+++ Records for this task

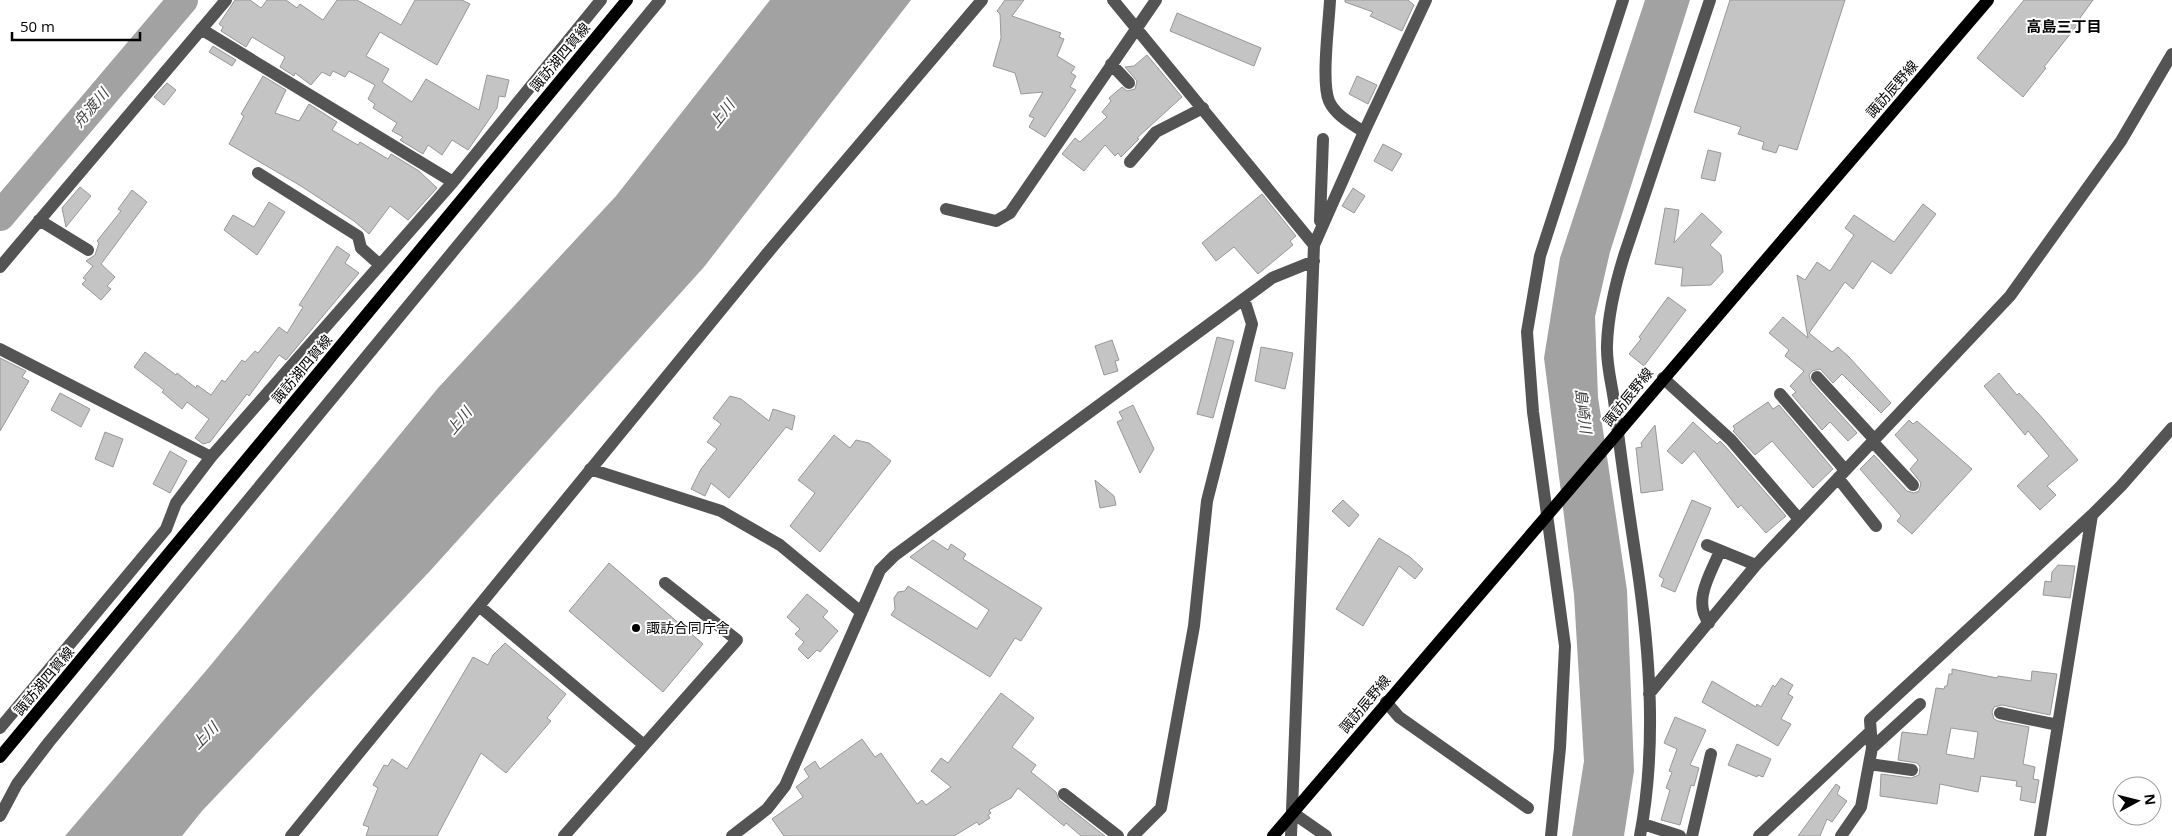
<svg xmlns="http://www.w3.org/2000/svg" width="2172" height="836" viewBox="0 0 2172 836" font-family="'Open Sans','Noto Sans JP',sans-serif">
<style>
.water{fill:#a2a2a2}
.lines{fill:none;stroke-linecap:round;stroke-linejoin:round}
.river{stroke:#a2a2a2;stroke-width:30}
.building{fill:#c4c4c4;stroke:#989898;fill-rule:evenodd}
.minor{stroke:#545454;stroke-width:12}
.major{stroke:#000;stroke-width:12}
.poi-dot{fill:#000;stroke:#fff;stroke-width:2}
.labels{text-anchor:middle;stroke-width:4;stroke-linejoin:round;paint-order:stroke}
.street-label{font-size:14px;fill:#000;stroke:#fff}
.poi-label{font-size:14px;fill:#000;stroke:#fff;text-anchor:start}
.neighbourhood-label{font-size:15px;font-weight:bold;fill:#000;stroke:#fff}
.water-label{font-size:15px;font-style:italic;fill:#434343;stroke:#fff}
</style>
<rect width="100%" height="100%" fill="#fff"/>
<path class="water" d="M770,0h141l-207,267 -274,304 -228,240 -20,25h-117l145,-170 228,-278 178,-192z
M1645,0h45l-80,252 -15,65 3,80 29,193 7,181 -10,65h-52l12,-75 -10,-166 -30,-237 16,-100z"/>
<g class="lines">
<path class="river" d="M0,216l183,-216"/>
</g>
<path class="building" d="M235,0h15l11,8 6,-8h19l11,8 3,-4 23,16 14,-20h20l44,25 14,-25h47l8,4 -33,61 -57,-33 -14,24 23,13 -7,13 30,20 14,-23 53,31 8,-35 22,5 -4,17 -6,-1 -2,12 -29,42 -16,-10 -10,15 -14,-10 -5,9 -23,-14 3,-3 -11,-6 5,-8 -24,-15 2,-4 -7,-5 7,-14 -26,-14 -4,6 -12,-6 -3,5 -8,-4 -11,13 -16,-12 -1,3 -14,-9 5,-10 -33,-20 -6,10 -25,-16 2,-4 -4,-3z
M1005,0h19l-12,16 49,17 -2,4 5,2 -7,17 18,11 -4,6 5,3 -6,11 6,3 -31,47 -16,-10 5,-9 -5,-2 14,-24 -22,2 -6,-21 -22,-7 8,-28 -1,-24 -3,-3z
M1345,0h63l6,5 -12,26 -32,-15 3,-4 -28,-10z
M1730,0h115l-48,150 -18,-5 -3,8 -14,-4 2,-7 -26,-8 3,-7 -47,-15z
M2024,0h69l-13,18 2,1 -38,48 2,1 -23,29 -46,-39z
M1177,13l84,35 -7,18 -84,-35z
M213,46l23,14 -4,6 -23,-14z
M1147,55l35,42 -45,41 2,1 -18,18 -3,-4 -3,3 -10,-11 -21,26 -22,-17 13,-16 5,4 27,-25 -5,-5 9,-11 -2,-3 13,-11 5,4 8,-2 2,-8 -12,-14 9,-1z
M263,76l23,14 -11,23 24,8 10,-17 28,18 -5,8 26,15 2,-3 28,17 3,-5 28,17 18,17 -29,32 -18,-14 -21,28 -15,-13 -53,-35 -72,-42 15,-28 -3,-2z
M1357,76l20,9 -9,19 -19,-10z
M167,83l9,7 -12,15 -10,-8z
M1383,144l19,10 -10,17 -18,-10z
M1708,150l13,3 -6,28 -14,-3z
M80,187l11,9 -25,31 -4,-19z
M1353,188l12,8 -11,17 -12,-7z
M132,190l15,12 -46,62 14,13 -8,9 4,3 -10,11 -19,-16 4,-4 -3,-2 10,-12 -7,-5 9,-6 4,-12 -2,-2 24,-30 -3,-2z
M1262,194l34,42 -6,5 3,4 -35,29 -24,-27 -18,14 -14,-18z
M269,202l16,10 -28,43 -33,-25 9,-15 21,12z
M1923,204l13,10 -45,60 -19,-13 -19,28 -8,-7 -36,51 23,19 6,-5 11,10 42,46 -10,10 -39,-39 -9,9 -13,-14 -8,2 -3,4 2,7 46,51 -9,8 -18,-19 -8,8 -30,-35 4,-3 -6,-6 14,-15 -19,-15 4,-6 -20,-17 14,-16 25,21 -11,-63 8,5 12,-18 13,9 24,-36 -9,-7 9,-13 40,27z
M1665,208l14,2 -5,33 28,-30 20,19 -12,13 11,10 2,17 -12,13 -30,1 2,-18 -28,-4z
M337,246l13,9 -5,8 14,10 -73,87 -7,-5 -30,41 -2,-2 -37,48 -7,2 -8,-6 14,-19 -22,-17 -5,7 -20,-17 2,-2 -30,-23 11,-15 31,23 1,-2 19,15 1,-3 14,10 11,-15 3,2 17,-22 3,2 10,-11 3,2 21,-26 8,6 16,-26 -4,-2z
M1668,297l18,13 -42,56 -15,-12 12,-15 -2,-2z
M1217,337l17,4 -21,77 -16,-4z
M1112,340l7,20 -4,1 3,10 -14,4 -9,-29z
M1261,347l32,6 -8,36 -30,-8z
M0,358l26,13 -4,6 7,4 -29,50z
M1999,373l18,22 2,-2 19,20 40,47 -31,26 9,9 -16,15 -23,-24 32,-30 -21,-25 -3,4 -41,-49z
M60,393l30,16 -9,18 -30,-17z
M730,396l11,3 28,22 4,-12 22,7 -3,14 -6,-3 -57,71 -18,-15 -6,13 -14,-7 10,-20 16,-20 -10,-7 14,-18 -8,-6z
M1768,402l5,7 6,-4 54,64 -20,19 -41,-47 -17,14 -22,-24 2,-2 -2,-3z
M1133,405l21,44 -14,24 -23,-51 6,-3 -4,-7z
M1909,420l4,4 4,-3 55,48 -60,65 -15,-13 4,-5 -41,-47 14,-14 33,36 7,2 5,-2 2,-8 -11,-14 8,-9 -23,-25z
M1693,422l24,22 3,-3 5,5 61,70 -20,17 -25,-28 -3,3 -44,-57 -12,13 -15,-13z
M1655,425l8,65 -22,3 -5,-45 6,-1 -1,-4z
M105,432l18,7 -10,28 -18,-8z
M834,435l16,13 6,-8 13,3 22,18 -71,91 -30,-26 25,-33 -17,-13z
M170,451l17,10 -17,32 -17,-9z
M1095,480l19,16 2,9 -16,3z
M1343,500l16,15 -10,12 -17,-16z
M1692,500l19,8 -36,84 -14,-6 3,-7 -5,-3z
M1379,538l31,19 13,12 -8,10 -16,-13 -36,60 -27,-17z
M933,540l15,10 3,-6 15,10 -3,5 79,49 -21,33 -6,-3 -25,39 -99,-62 4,-6 -1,-11 4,-6 7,-1 3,-5 69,43 12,-19 -79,-53z
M609,563l94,81 -40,48 -94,-81z
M2058,565l17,1 -5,32 -27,-3 2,-14 6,1 1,-10z
M807,594l21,17 -5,6 15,14 -18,21 -3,-2 -9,9 -10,-10 6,-7 -9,-8 5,-5 -13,-12z
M505,643l61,51 -19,24 4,3 -45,52 -25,-20 -44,83h-71l3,-9 -6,-2 15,-37 -5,-3 11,-20 4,1 4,-7 15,10 66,-112 15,8 5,-10z
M1952,669l45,9 1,-2 33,5 1,-10 25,3 -7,41 -48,-10 -8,2 -2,5 2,7 4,2 31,6 -6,37 12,3 -2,12 6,1 -4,23 -15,-3 2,-13 -6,-1 1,-5 -36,-5 -3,16 -38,-8 -3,20 -57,-8 1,-22 30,4 8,-3 1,-8 -3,-4 -19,-3 4,-28 25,3 9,-47 8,1 1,-3h2l2,-12h3zM1951,728l27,4 -4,27 -28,-5z
M1781,678l12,7 -5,9 5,3 -12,22 10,5 -13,22 -76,-44 10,-21 44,26 1,-3 4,3 12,-22 2,2z
M1001,693l33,25 -22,29 24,18 -5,7 25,20 3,8 46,36h-24l-15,-13 -2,3 -46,-38 -7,10 -22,12 2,3 -3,2 2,3 -11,7 -2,-3 -23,14h-170l-12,-17 31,-22 -7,-10 13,-10 -5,-8 11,-8 5,8 42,-30 13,18 6,-4 36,51 5,-4 4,5 25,-18 -20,-16 10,-13 7,5z
M1675,717l31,13 -16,35 9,3 -5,18 -3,-1 -11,40 -19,-5 9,-30 -4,-2 6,-16 -3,-1 8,-22 -13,-6z
M1737,744l34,15 -8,18 -5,-2 -1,2 -29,-12z
M1836,784l4,3 -3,7 10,7 -15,21 -5,-3 -7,17h-22z"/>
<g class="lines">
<path class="minor" d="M1113,0l201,245
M1330,0c-1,23 -9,82 -1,101 6,14 23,23 35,31
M201,29l252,153
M1111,64l18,19
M1130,162l26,-30 47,-24
M258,173l100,63 3,12 19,17
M946,209l50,12 14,-8 146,-213
M39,220l49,30
M1320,221l3,-82
M0,267l226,-267
M0,349l211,108
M1817,377l57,62
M1663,378l68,62 68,79
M1780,394l65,76
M1872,441l41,44
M590,469l131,42 59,34 81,67
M1838,478l38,48
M2092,515l29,-29 51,-58
M1707,545l49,20
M479,606l165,139
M1709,623c-17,-22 2,-50 11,-72
M1649,694l107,-129 254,-269 111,-155 51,-87
M1386,702l13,15 129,91
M2000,713l58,12
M0,728l166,-199 10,-26 35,-46 242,-275 148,-182
M1872,748l48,-44
M1869,764l43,6
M1064,794l54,42
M1293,813l33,23
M0,816l17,-32 32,-42 611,-742
M1643,824l37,12
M291,836l479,-586 212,-250
M564,836l173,-196 -72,-57
M732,836l35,-27 18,-23 95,-216 14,-14 378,-278 42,-17
M1133,836l28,-28 33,-182 13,-125 45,-177 -8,-25
M1291,836l23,-591 50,-113 62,-132
M1551,836l9,-88 5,-102 -32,-234 -6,-80 13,-76 83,-256
M1640,836c17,-89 10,-182 -3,-271 -8,-52 -16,-104 -22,-157 -2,-20 -9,-42 -8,-63 1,-31 8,-60 17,-89l86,-256
M1692,836l19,-82
M1759,836l111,-104
M1841,836l20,-29 11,-59 -2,-28 222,-205 -52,321"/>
<path class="major" d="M0,757l627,-757
M1273,836l715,-836"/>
</g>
<circle class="poi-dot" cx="636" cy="628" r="5"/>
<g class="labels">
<g class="street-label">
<text transform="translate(560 57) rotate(-50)" y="5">諏訪湖四賀線</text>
<text transform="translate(1892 89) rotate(-49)" y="5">諏訪辰野線</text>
<text transform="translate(302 369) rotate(-50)" y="5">諏訪湖四賀線</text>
<text transform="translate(1628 397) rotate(-51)" y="5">諏訪辰野線</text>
<text transform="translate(44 681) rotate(-50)" y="5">諏訪湖四賀線</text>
<text transform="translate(1365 704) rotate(-50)" y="5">諏訪辰野線</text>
</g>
<g class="poi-label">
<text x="646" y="633">諏訪合同庁舎</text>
</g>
<g class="neighbourhood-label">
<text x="2064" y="32">高島三丁目</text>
</g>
<g class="water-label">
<text transform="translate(91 108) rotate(-50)" y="5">舟渡川</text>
<text transform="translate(722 114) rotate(-52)" y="5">上川</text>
<text transform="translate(1583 411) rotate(83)" y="5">島崎川</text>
<text transform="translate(459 421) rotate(-50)" y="5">上川</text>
<text transform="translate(205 736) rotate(-45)" y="5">上川</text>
</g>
</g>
<g transform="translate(2137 801) rotate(83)"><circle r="24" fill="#ffffff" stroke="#999999"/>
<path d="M0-4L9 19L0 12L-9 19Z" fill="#000000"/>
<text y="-8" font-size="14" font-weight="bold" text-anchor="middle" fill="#000000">N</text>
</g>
<path d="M12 32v8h128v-8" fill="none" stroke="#000000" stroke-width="2.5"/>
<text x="20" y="32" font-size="15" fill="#000000" stroke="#ffffff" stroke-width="4" paint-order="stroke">50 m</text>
</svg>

++++++

= About this task =
Where a line of the data holds "round", show that line.

= Exercise response =
.lines{fill:none;stroke-linecap:round;stroke-linejoin:round}
.labels{text-anchor:middle;stroke-width:4;stroke-linejoin:round;paint-order:stroke}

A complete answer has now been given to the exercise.